> _PROBLEMS TO WORK ON_:
(1) Sum up the passage on hybrid health plans in two sentences.
(2) Extend the passage on hybrid health plans, beginning after its final sentence.

> _EXCERPTED PASSAGE_:
----

No other brokers offering the plans that were contacted by Business Insurance returned calls seeking comment.

Benemax, however, currently has 225 clients using the approach and, so far, "every client has been making money on it," Mr. Cowles said.

For example, after struggling to keep year-to-year health insurance premium increases below 10%, Salem, Mass.-based supermarket chain Crosby's Markets Inc. expects a 1% to 2% premium reduction going into its November renewals, said Bob Vello, general manager.

"It seems to be working very well," Mr. Vello said.

Under Crosby's hybrid health plan, the employer assumes a $5,000 annual per-person deductible, providing first-dollar coverage up to $1,000 to its 110 employee plan members, 75% coverage between $1,000 and $5,000 and 100% coverage after that. Employees, who contribute $25 per month for individual coverage and $75 per month for family coverage, also make $25 copayments for office visits and have a three-tiered drug plan with $10, $20 and $35 copayments per prescription. The plan also provides dental coverage.

The program is virtually invisible to employees, whose health claims are submitted first to Blue Cross Blue Shield, with those that fall within the $5,000 deductible being handed over to Benemax, which pays the claims from Crosby's Section 105 account.

In some ways, it's like being fully self-insured with stop-loss coverage attaching at $5,000, Mr. Vello said.

Another Benemax client, a 500-group life employer in Philadelphia that Mr. Cowles declined to name, reduced its annual health care premiums from $3.5 million to $2.4 million by switching to a PPO with a $2,000 deductible from a point of service plan with first-dollar coverage. After paying $575,000 in claims and administrative fees, the employer saved $525,000, he said.

"If we can't save an employer at least $1,000 per employee, we'll do another approach," Mr. Cowles said.

After cutting health care premiums by 55% in the first year, the University of Nevada School of Medicine Multi-Specialty Group Practice South in Las Vegas saw premiums go up between $1 and $2 per covered employee in its second year of having a hybrid health plan with a $7,500 deductible above employees' $250 deductible, said Craig Seiden, fiscal officer. The medical group's plan is administered by Investment Insurance Services Inc., a benefits broker in Las Vegas.

"The additional claims expense hasn't made any appreciable difference," he said. "The plan has paid off amazingly. Our reserves have built up to the point that even if we had a significant claims exposure in any given year we'd be able to weather that."

----

> _MATERIAL PROVIDED_:
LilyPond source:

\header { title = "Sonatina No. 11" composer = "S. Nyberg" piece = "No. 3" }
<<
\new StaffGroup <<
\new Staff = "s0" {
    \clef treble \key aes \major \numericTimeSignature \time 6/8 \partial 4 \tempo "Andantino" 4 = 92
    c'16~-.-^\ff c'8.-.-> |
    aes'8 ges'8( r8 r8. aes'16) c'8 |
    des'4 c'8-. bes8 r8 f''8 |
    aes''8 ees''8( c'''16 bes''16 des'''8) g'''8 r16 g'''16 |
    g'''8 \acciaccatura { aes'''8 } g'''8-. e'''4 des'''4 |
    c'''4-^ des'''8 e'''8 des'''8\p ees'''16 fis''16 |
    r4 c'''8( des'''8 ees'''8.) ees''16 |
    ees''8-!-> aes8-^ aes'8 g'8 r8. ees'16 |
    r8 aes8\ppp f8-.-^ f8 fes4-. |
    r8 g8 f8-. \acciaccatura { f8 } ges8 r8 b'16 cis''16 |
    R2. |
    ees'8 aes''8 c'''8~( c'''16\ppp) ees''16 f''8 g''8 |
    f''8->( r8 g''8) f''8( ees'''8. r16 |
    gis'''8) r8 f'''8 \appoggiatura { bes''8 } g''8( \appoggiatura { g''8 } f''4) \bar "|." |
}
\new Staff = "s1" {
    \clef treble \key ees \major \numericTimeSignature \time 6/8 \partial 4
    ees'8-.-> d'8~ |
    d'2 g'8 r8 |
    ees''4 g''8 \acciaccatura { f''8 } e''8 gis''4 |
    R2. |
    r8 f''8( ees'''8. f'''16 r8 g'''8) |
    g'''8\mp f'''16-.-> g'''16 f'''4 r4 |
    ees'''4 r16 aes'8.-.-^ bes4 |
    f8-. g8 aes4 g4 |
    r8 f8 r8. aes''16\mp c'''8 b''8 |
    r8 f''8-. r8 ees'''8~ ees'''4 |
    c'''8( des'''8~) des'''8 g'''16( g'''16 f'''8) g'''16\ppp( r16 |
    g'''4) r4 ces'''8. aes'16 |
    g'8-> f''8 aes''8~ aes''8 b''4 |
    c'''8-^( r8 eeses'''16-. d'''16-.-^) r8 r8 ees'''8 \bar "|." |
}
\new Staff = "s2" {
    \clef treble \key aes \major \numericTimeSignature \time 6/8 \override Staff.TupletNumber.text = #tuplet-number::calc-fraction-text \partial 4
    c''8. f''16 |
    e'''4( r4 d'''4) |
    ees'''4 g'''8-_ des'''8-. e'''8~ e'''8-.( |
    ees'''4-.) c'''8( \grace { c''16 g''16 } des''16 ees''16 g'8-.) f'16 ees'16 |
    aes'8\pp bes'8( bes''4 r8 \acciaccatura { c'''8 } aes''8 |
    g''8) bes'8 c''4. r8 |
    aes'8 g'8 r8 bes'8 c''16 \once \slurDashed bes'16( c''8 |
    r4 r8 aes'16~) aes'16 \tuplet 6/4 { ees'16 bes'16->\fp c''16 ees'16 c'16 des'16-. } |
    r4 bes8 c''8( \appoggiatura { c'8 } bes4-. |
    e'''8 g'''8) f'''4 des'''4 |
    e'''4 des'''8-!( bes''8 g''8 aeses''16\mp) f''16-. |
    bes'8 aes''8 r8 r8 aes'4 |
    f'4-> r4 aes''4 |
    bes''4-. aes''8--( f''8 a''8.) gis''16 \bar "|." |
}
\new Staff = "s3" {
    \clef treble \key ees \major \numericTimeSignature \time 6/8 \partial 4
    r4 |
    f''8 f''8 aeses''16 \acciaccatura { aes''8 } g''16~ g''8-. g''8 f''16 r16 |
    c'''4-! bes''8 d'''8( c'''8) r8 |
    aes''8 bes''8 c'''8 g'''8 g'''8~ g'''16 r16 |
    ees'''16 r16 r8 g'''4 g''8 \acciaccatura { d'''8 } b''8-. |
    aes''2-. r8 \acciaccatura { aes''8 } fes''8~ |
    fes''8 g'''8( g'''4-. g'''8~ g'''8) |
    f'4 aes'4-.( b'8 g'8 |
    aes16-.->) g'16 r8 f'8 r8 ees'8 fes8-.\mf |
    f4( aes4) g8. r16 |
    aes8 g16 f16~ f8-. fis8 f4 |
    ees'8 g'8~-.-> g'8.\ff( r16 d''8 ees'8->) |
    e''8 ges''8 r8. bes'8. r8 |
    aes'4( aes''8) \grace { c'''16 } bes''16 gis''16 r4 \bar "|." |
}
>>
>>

----

> _TASK RESULTS_:
(1) Benemax says every one of its 225 clients using hybrid health plans has been making money on the approach: Crosby's Markets expects a 1% to 2% premium reduction, and an unnamed Philadelphia employer saved $525,000. The University of Nevada School of Medicine group practice in Las Vegas cut premiums by 55% in its first year, and its reserves have built up, though premiums rose $1 to $2 per covered employee in the second year.

(2)
The medical group, which pays 100% of the premium for employee-only coverage, used a portion of its first- and second-year savings to add fully paid vision coverage, expand its dental coverage and begin subsidizing dependent care coverage, for which employees had been paying 100%. Now, employees pay two-thirds of the cost of dependent coverage, Mr. Seiden said.

Benemax's Mr. Cowles said that while hybrid health plans work best for employers with 100 to 500 plan participants, he has structured successful programs for employers with as few as 10 covered lives.

"It's a powerful tool for employers that aren't experience-rated," he said. "Groups under 100 generally aren't experience-rated, and groups with 100 to 500 lives have an element of experience rating and community rating. Once you get over 1,000 lives, they're all experience-rated."

Though Mr. Cowles said he has met with some initial resistance from insurers to the hybrid health plan concept, he usually wins their support after showing them how the programs can be beneficial to insurers as well. One argument insurers generally present is that employees are likely to be more conservative when they spend their own health care dollars.

"Even if the employer is the principal claims cost sharer, there's usually positive claims experience," he said. This is because "when an employer takes on claims risk, they tell their employees. Employees realize that their benefit costs will be affected by claims, so there's 'social pressure' not to smoke two packs a day or to get fit."

Moreover, "once an employer has skin in the game, they're much more receptive to doing something that affects their risk pool," such as implementing wellness and disease management programs, which is often anathema to small employers because of the added cost, Mr. Cowles said.